The recent Budget confirmed that the National Living Wage will increase by 6.7% from April 2025, following the 10% increase in April 2024, increasing costs by £12m.
In addition, employer National Insurance contributions will increase by 1.2% to 15% from April 2024, alongside a reduction in the threshold that employers start to pay National Insurance, from £9,100 to £5,000 that is expected to increase costs by c. £9 million.
As a result, the group estimates the combined impact of these wage cost changes to Travelodge in 2025 to be £21m.
However, Travelodge said that it is “confident in its strong operating model, continuing its cost efficiency program to mitigate these pressures as much as possible”. Despite macroeconomic uncertainty, it stated that it is “confident in the long-term prospects for budget hotels and its future growth opportunities”.
Overall, demand from Travelodge’s diverse range of business and leisure customers “remains resilient”. The regions performed well, with occupancy ahead of last year and rates broadly in line.
London saw weaker performance due to lower rates and the deliberate phasing of the accelerated refit program.
Early Q4 trading was also impacted by poor weather and fewer events in October, but recent weeks show improvement, just slightly below 2023 levels, with the Regions ahead, but London still behind on rate.
The group stated that forward booking patterns are “positive” with strong long lead event demand and booked revenue to the end of the year ahead of 2023.
The business continues to incorporate technology to enhance the guest and colleague experience and drive operational efficiency, including the roll out of robot vacuums to improve quality, reduce physical demands on colleagues and increase efficiency.
According to Travelodge, customer demand is also “resilient across its range of business and leisure segments”.
Coupled with favourable UK market supply dynamics, Travelodge is “optimistic about the future trading environment”.
Jo Boydell, Travelodge chief executive, said: “Travelodge has performed in line with expectations against the market backdrop, benefitting from solid customer demand from a diverse mix of both business and leisure customers. Occupancy was slightly ahead of 2023 levels but there was softer market rate, particularly in London. We continued to invest in the business, while navigating the impact of inflationary cost pressures. Bookings in the quarter were supported by leisure events such as Wimbledon, the British Grand Prix, Kings of Leon and Justin Timberlake music concerts, as well as business meetings and events such as the European Society of Cardiology (ESC) event at ExCeL London and the Farnborough International Airshow.”

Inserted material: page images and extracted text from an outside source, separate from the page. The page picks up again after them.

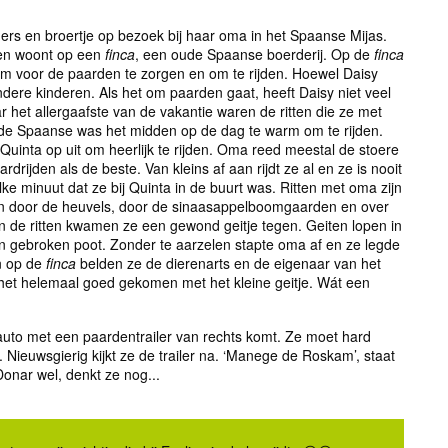
rs en broertje op bezoek bij haar oma in het Spaanse Mijas.
 en woont op een
finca
, een oude Spaanse boerderij. Op de
finca
 voor de paarden te zorgen en om te rijden. Hoewel Daisy
ndere kinderen. Als het om paarden gaat, heeft Daisy niet veel
het allergaafste van de vakantie waren de ritten die ze met
de Spaanse was het midden op de dag te warm om te rijden.
uinta op uit om heerlijk te rijden. Oma reed meestal de stoere
drijden als de beste. Van kleins af aan rijdt ze al en ze is nooit
ke minuut dat ze bij Quinta in de buurt was. Ritten met oma zijn
 dan door de heuvels, door de sinaasappelboomgaarden en over
 de ritten kwamen ze een gewond geitje tegen. Geiten lopen in
en gebroken poot. Zonder te aarzelen stapte oma af en ze legde
en op de
finca
belden ze de dierenarts en de eigenaar van het
 het helemaal goed gekomen met het kleine geitje. Wát een
 auto met een paardentrailer van rechts komt. Ze moet hard
 Nieuwsgierig kijkt ze de trailer na. ‘Manege de Roskam’, staat
 Donar wel, denkt ze nog...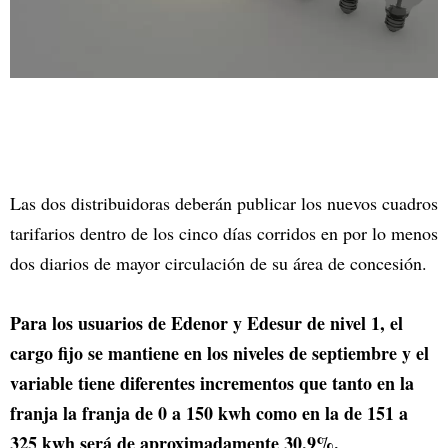
Las dos distribuidoras deberán publicar los nuevos cuadros
tarifarios dentro de los cinco días corridos en por lo menos
dos diarios de mayor circulación de su área de concesión.
Para los usuarios de Edenor y Edesur de nivel 1, el
cargo fijo se mantiene en los niveles de septiembre y el
variable tiene diferentes incrementos que tanto en la
franja la franja de 0 a 150 kwh como en la de 151 a
325 kwh será de aproximadamente 30,9%.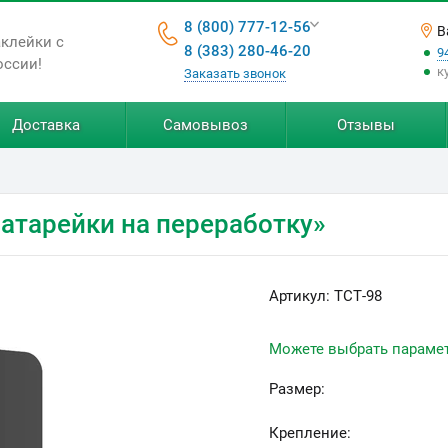
8 (800) 777-12-56
В
аклейки с
8 (383) 280-46-20
9
оссии!
к
Заказать звонок
Доставка
Самовывоз
Отзывы
атарейки на переработку»
Артикул:
ТСТ-98
Можете выбрать параме
Размер:
Крепление: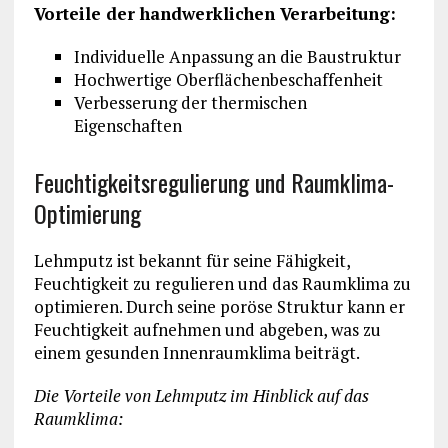
Vorteile der handwerklichen Verarbeitung:
Individuelle Anpassung an die Baustruktur
Hochwertige Oberflächenbeschaffenheit
Verbesserung der thermischen
Eigenschaften
Feuchtigkeitsregulierung und Raumklima-
Optimierung
Lehmputz ist bekannt für seine Fähigkeit,
Feuchtigkeit zu regulieren und das Raumklima zu
optimieren. Durch seine poröse Struktur kann er
Feuchtigkeit aufnehmen und abgeben, was zu
einem gesunden Innenraumklima beiträgt.
Die Vorteile von Lehmputz im Hinblick auf das
Raumklima: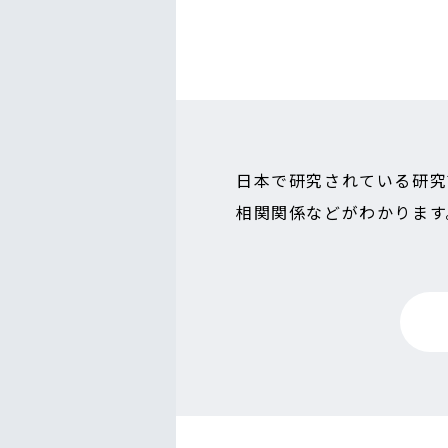
日本で研究されている研究
相関関係などがわかります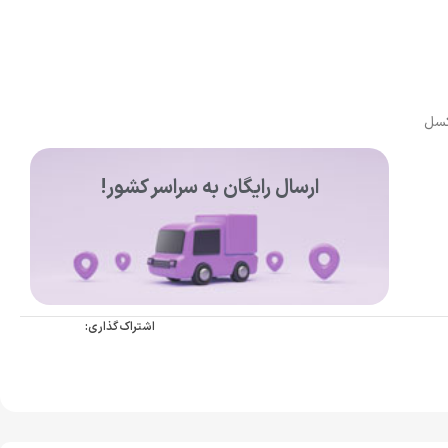
ارسال رایگان به سراسر کشور!
اشتراک گذاری: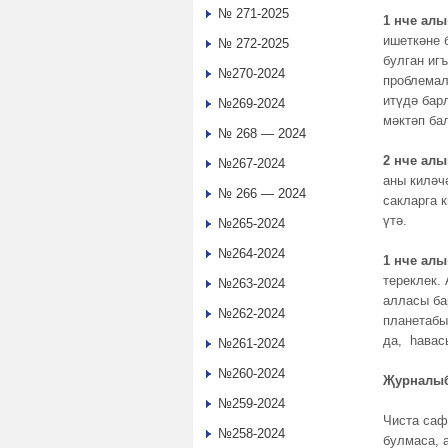
№ 271-2025
1 нче алы
ишеткәне 
№ 272-2025
булган иг
№270-2024
проблемал
итүдә бар
№269-2024
мәктәп ба
№ 268 — 2024
2 нче ал
№267-2024
аны киләч
№ 266 — 2024
сакларга 
үтә.
№265-2024
№264-2024
1 нче алы
тереклек.
№263-2024
алласы ба
№262-2024
планетабы
да, һавас
№261-2024
№260-2024
Җурналыб
№259-2024
Чиста саф
№258-2024
булмаса,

He added: “…Trading in the fourth quarter is modestly below 2023 levels but shows an improving trend with the most recent weeks just slightly below 2023 levels. Forward booking patterns are positive, with strong long lead event demand and booked revenue for the remainder of the year ahead of 2023. While macroeconomic uncertainty persists amidst a challenging operating environment for the sector, we remain confident in the long-term prospects for the budget hotels and future growth opportunities for Travelodge. Our strong financial position, affordable proposition and diversified hotel network positions us well for long-term growth.”